The Medical Licensing Assessment (MLA) is a two-part assessment made up of an applied knowledge test (AKT) and a clinical and professional skills assessment (CPSA) which will be embedded within UK medical schools’ finals exams from the academic year 2024-25. The assessment will be led and delivered by UK medical schools and regulated by the General Medical Council.
The MLA will provide assurance that anyone who obtains a UK medical degree has shown that they can meet a common and consistent threshold for safe practice before they are licensed to work in the UK. Medical students due to graduate in the academic year 2024-25 or beyond will need to have a degree that includes passing the MLA before they can join the medical register.
What does the assessment involve?
The MLA is a two-part assessment which will be embedded within UK medical schools’ finals exams. Medical students will sit both parts of the assessment on dates chosen by their medical school.

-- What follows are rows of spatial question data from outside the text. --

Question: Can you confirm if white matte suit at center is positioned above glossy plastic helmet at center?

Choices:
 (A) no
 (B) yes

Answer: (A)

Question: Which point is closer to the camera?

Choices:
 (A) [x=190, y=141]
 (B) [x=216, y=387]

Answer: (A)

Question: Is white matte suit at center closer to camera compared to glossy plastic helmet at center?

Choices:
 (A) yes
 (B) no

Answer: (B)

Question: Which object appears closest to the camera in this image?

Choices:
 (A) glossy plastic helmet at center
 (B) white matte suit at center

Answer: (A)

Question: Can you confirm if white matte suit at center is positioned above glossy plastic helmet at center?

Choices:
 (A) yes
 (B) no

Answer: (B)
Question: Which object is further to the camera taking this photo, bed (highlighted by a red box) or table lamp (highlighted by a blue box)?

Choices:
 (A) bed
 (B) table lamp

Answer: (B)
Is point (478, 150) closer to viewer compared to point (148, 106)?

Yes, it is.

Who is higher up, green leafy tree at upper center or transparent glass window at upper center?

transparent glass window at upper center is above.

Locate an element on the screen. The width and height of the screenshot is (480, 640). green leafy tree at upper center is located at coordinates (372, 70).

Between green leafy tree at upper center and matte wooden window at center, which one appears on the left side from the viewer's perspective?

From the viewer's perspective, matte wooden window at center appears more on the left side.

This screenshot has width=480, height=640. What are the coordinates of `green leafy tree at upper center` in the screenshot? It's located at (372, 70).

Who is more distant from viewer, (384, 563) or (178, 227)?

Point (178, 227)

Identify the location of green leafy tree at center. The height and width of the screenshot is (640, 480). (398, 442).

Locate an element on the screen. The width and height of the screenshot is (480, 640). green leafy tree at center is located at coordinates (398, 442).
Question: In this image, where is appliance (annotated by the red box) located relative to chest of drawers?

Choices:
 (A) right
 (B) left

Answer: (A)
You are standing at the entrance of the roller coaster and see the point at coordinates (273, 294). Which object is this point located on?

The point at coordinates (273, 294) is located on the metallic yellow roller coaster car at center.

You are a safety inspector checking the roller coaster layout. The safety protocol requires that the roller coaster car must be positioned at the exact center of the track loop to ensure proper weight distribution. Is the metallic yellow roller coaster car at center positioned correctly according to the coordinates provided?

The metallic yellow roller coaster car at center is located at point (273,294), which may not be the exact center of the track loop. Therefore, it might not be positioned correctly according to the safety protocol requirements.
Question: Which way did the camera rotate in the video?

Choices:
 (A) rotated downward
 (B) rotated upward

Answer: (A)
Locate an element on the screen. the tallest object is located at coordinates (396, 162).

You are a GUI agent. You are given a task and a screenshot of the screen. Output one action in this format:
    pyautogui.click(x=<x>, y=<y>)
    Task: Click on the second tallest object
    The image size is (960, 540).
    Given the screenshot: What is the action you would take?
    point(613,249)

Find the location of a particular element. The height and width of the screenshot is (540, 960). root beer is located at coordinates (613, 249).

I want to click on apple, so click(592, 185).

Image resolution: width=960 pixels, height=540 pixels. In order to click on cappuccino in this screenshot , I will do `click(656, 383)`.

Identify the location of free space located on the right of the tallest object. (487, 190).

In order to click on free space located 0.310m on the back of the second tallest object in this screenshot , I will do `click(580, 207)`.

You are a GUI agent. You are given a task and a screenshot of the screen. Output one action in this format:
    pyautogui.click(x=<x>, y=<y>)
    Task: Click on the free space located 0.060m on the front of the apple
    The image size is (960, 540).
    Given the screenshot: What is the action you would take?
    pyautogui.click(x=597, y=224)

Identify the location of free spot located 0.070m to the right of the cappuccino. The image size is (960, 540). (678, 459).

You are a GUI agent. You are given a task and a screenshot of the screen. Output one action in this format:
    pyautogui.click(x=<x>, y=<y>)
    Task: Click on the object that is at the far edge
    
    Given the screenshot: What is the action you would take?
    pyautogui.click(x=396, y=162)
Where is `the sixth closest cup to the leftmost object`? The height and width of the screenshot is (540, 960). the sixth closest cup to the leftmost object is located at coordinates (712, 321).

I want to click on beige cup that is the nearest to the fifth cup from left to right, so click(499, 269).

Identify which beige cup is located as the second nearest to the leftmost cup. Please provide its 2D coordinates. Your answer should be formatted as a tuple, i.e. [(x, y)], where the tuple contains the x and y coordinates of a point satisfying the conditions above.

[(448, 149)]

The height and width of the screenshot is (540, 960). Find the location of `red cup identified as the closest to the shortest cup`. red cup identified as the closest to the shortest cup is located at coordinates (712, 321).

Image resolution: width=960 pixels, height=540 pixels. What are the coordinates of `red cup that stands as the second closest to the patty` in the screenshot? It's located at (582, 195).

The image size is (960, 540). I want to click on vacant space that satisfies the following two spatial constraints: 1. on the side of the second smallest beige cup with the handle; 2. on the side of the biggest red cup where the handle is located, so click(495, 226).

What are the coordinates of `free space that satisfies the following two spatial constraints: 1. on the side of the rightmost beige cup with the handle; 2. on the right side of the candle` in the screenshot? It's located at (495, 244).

- The applied knowledge test (AKT)
This is planned to be an on-screen exam, with multiple choice questions. It will test your ability to apply medical knowledge to different scenarios. - The clinical and professional skills assessment (CPSA)
This is a practical assessment of your clinical skills and professionalism. Each medical school calls the CPSA something different – for example, an Objective Structured Clinical Examination (OSCE) or Objective Structured Long Examination Record (OSLER). The GMC will publish the requirements that all CPSAs must meet.
Piloting the MLA
A process of phased introduction will begin from 2021 with robust testing and piloting, before the assessment will be fully implemented for students graduating from UK medical schools from the academic year 2024/25.